* _PROBLEM DETAILS_
What is needed is a word-for-word copy of all the entries, minus the pictures.

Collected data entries
○ ○ ○ ○ ○

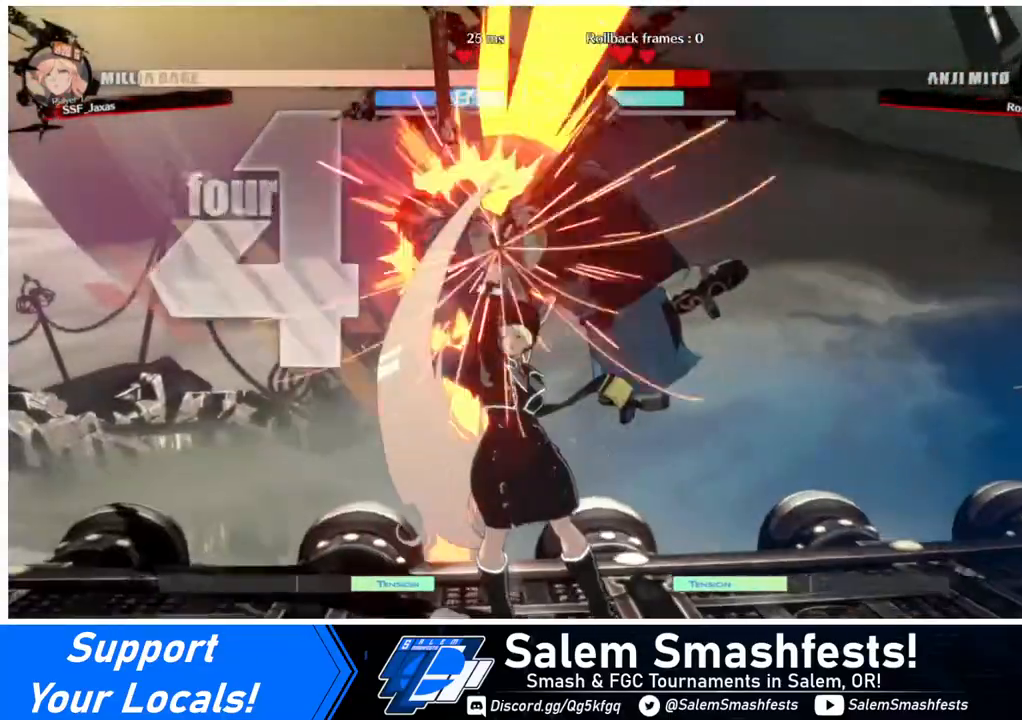
{"buttons": ["R2"], "events": [[80, "DPAD_UP", "down"], [200, "DPAD_LEFT", "up"], [240, "DPAD_UP", "up"], [240, "SQUARE", "down"], [360, "SQUARE", "up"], [480, "R2", "down"]]}
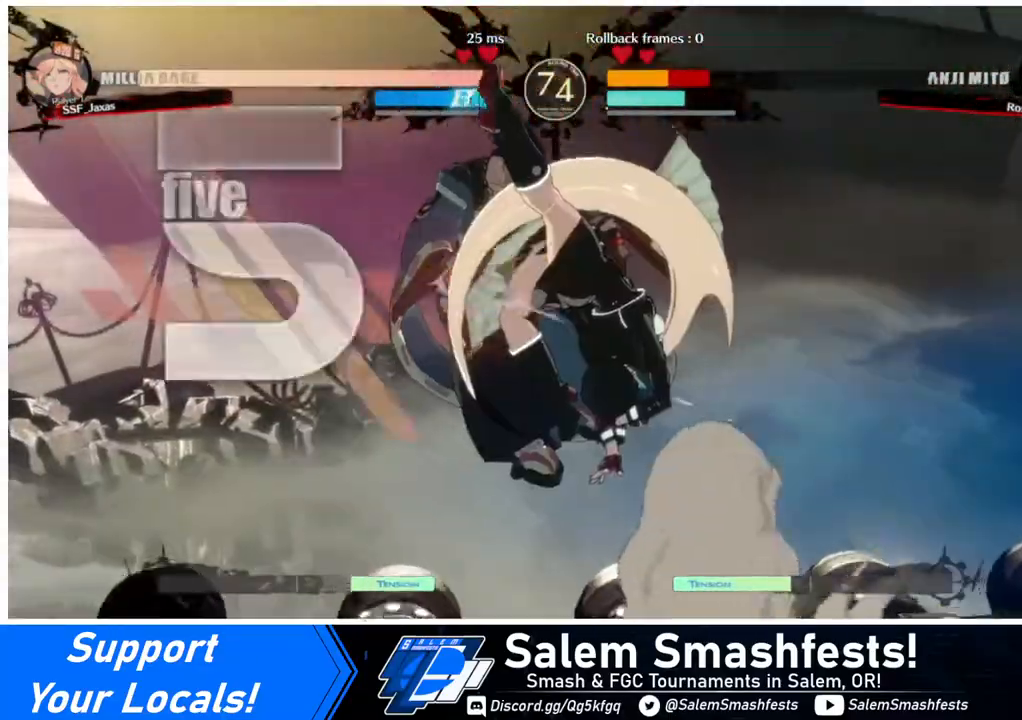
{"buttons": [], "events": [[40, "R2", "up"], [360, "L1", "down"], [480, "L1", "up"]]}
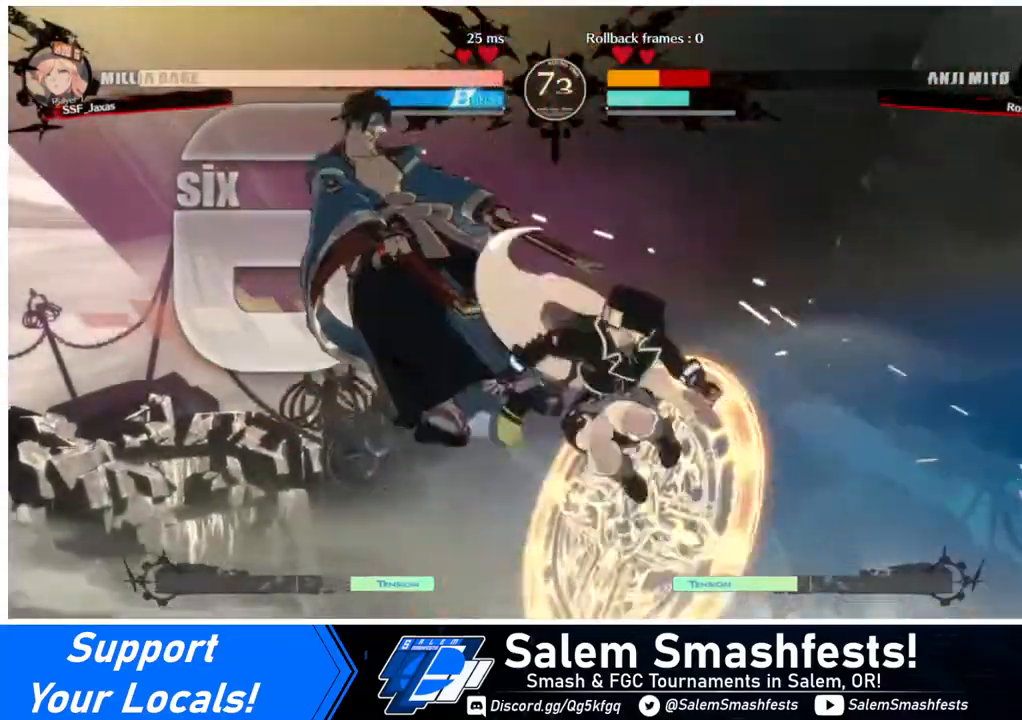
{"buttons": [], "events": [[120, "TRIANGLE", "down"], [240, "TRIANGLE", "up"], [360, "R2", "down"], [480, "R2", "up"]]}
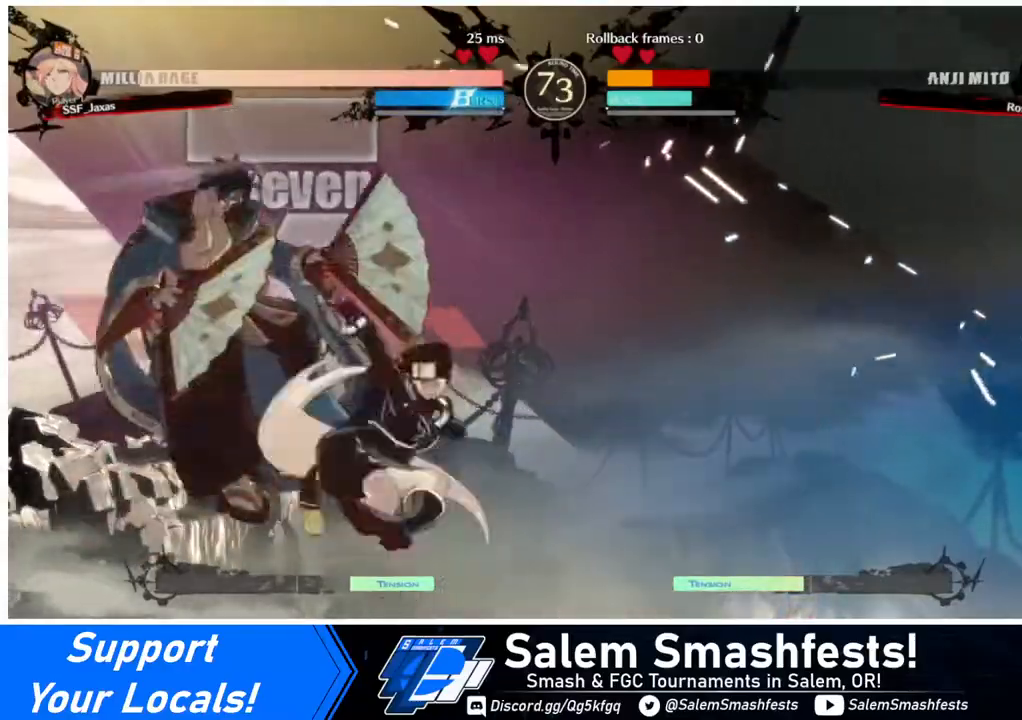
{"buttons": ["TRIANGLE"], "events": [[240, "L1", "down"], [360, "L1", "up"], [480, "TRIANGLE", "down"]]}
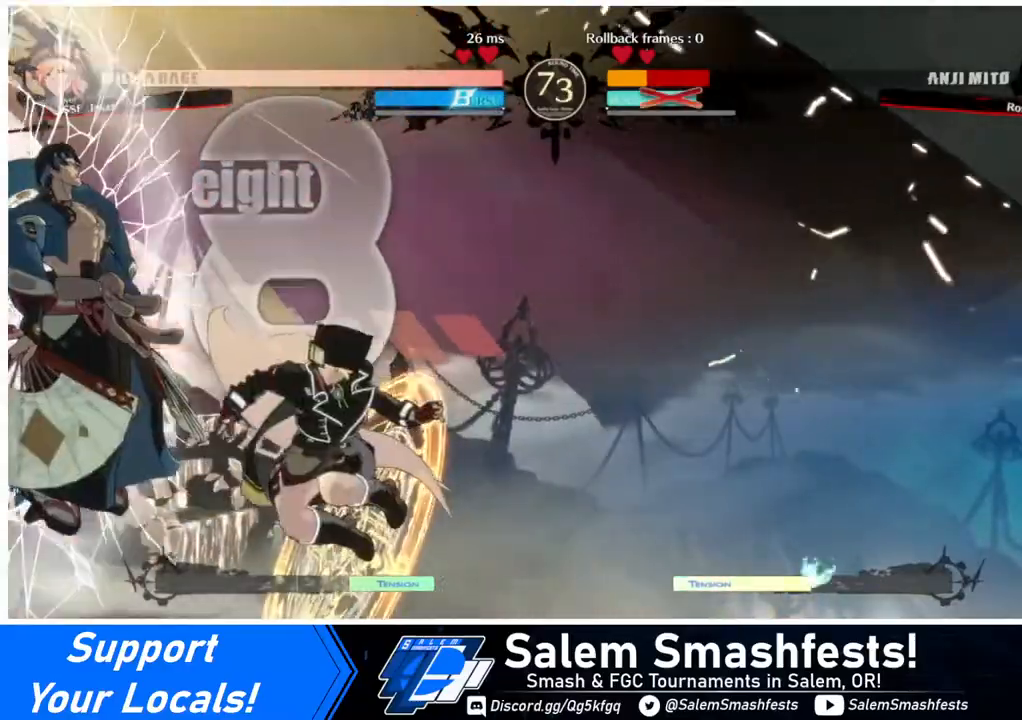
{"buttons": ["DPAD_DOWN"], "events": [[120, "TRIANGLE", "up"], [480, "DPAD_DOWN", "down"]]}
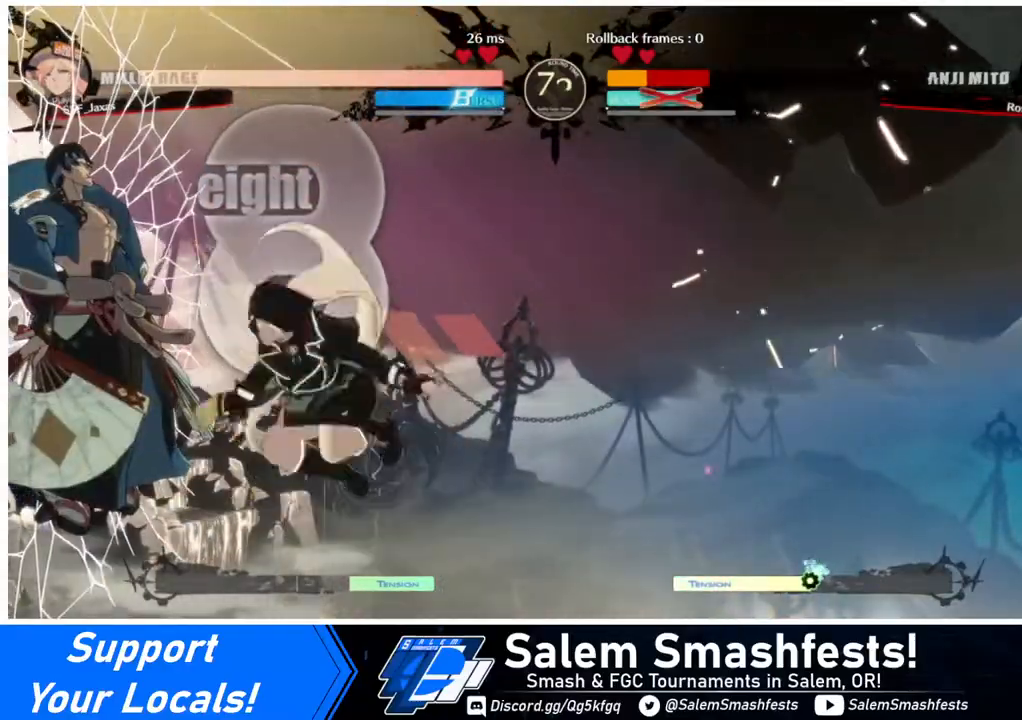
{"buttons": [], "events": [[40, "DPAD_DOWN", "up"], [40, "DPAD_LEFT", "down"], [40, "R1", "down"], [80, "DPAD_LEFT", "up"], [120, "R1", "up"]]}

○ ○ ○ ○ ○

* _WRITTEN REPLY_
{"buttons": ["R2"], "events": [[80, "DPAD_UP", "down"], [200, "DPAD_LEFT", "up"], [240, "DPAD_UP", "up"], [240, "SQUARE", "down"], [360, "SQUARE", "up"], [480, "R2", "down"]]}
{"buttons": [], "events": [[40, "R2", "up"], [360, "L1", "down"], [480, "L1", "up"]]}
{"buttons": [], "events": [[120, "TRIANGLE", "down"], [240, "TRIANGLE", "up"], [360, "R2", "down"], [480, "R2", "up"]]}
{"buttons": ["TRIANGLE"], "events": [[240, "L1", "down"], [360, "L1", "up"], [480, "TRIANGLE", "down"]]}
{"buttons": ["DPAD_DOWN"], "events": [[120, "TRIANGLE", "up"], [480, "DPAD_DOWN", "down"]]}
{"buttons": [], "events": [[40, "DPAD_DOWN", "up"], [40, "DPAD_LEFT", "down"], [40, "R1", "down"], [80, "DPAD_LEFT", "up"], [120, "R1", "up"]]}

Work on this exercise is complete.